Aufgabe >>
Gib an, wie viele Zeilen der folgenden Auflistung das Wort "Assault" enthalten, wobei Groß- und Kleinschreibung zählt. Nenne nur die Zahl.

(Übungen zur Diagrammauswertung)
══════

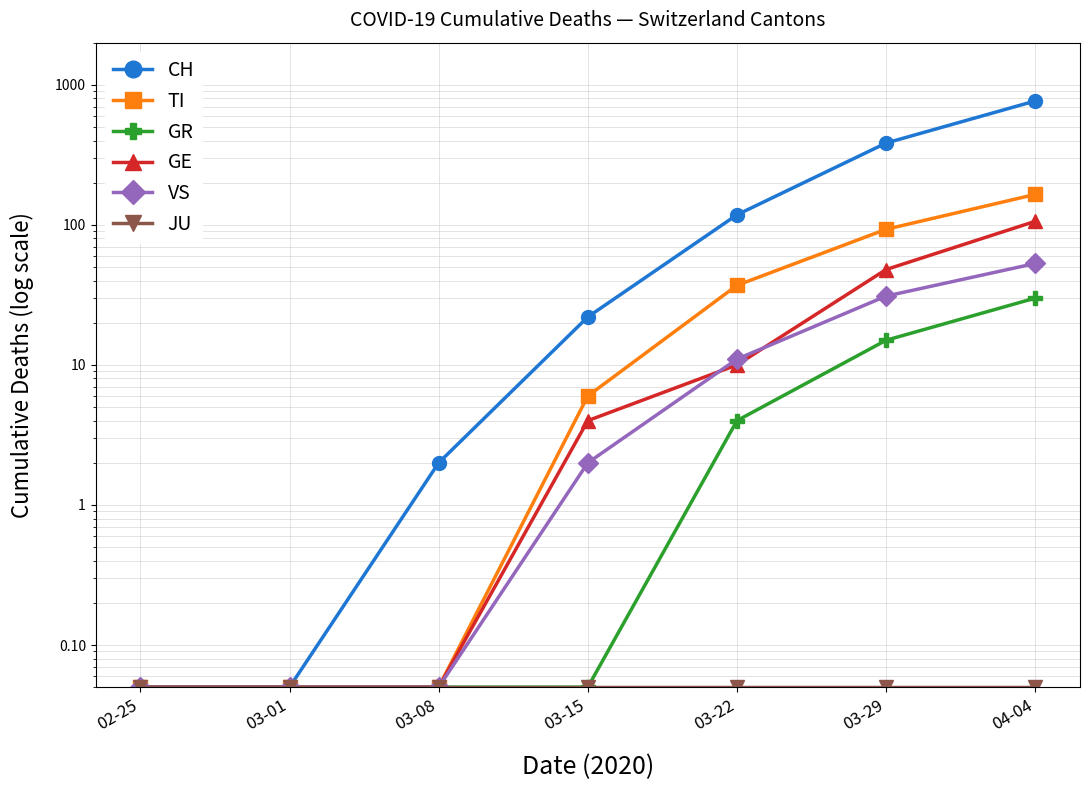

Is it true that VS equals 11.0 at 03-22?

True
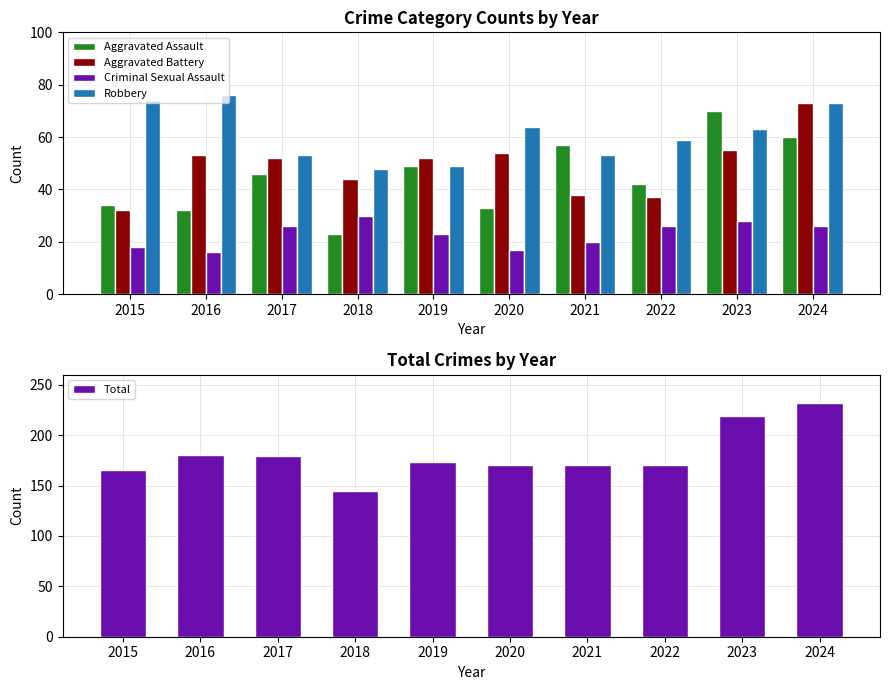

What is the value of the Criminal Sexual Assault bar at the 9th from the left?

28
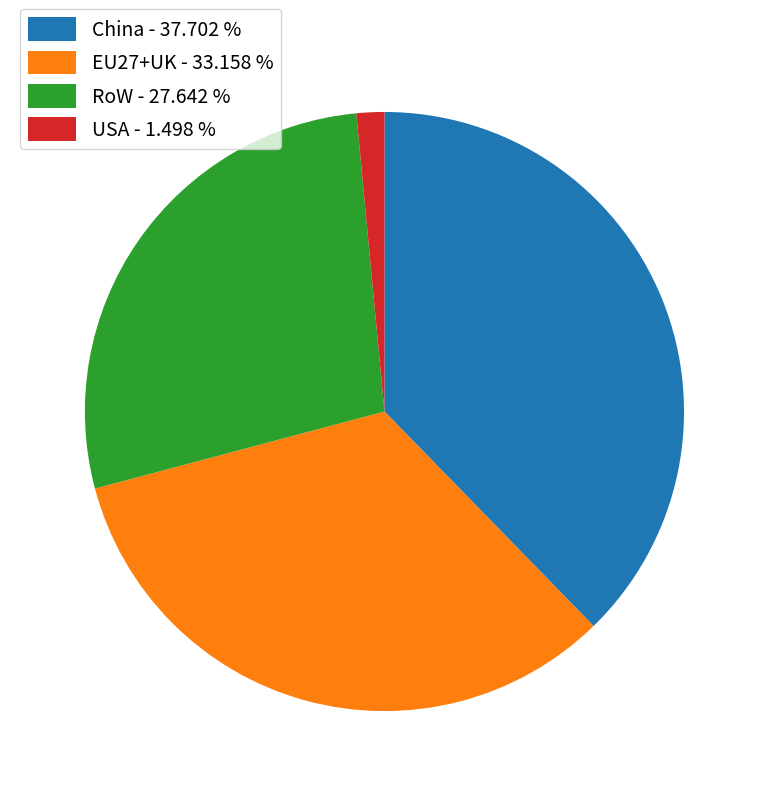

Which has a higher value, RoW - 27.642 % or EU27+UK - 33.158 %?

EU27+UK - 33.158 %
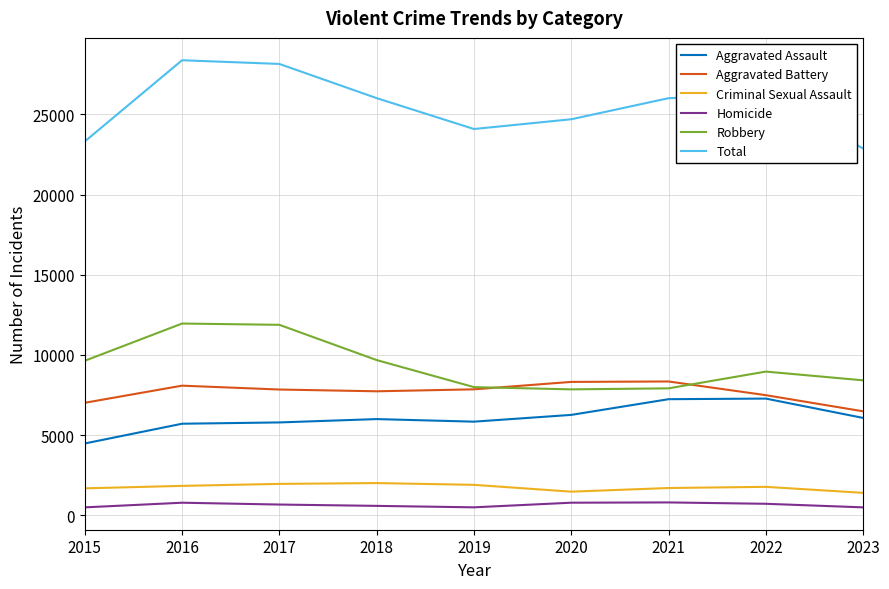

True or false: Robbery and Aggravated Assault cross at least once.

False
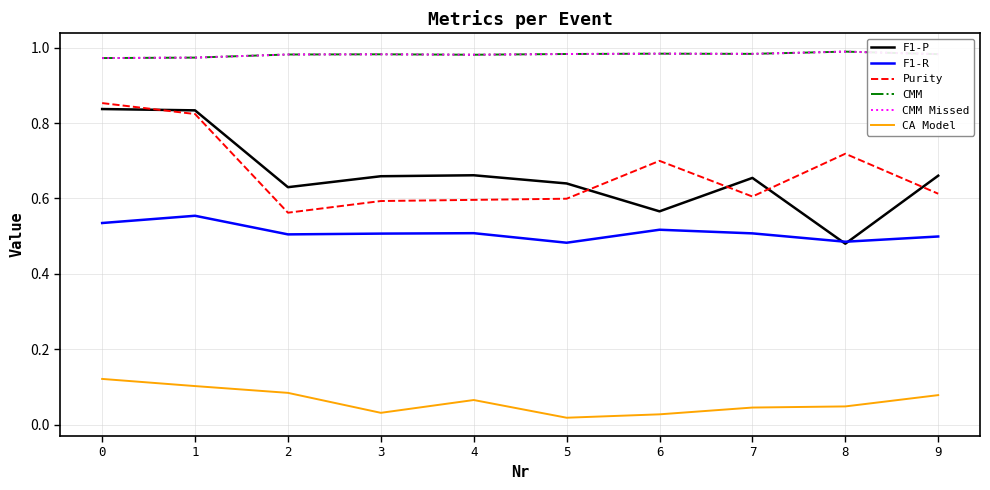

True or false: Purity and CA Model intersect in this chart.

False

══════

Gelöste Aufgabe >>
2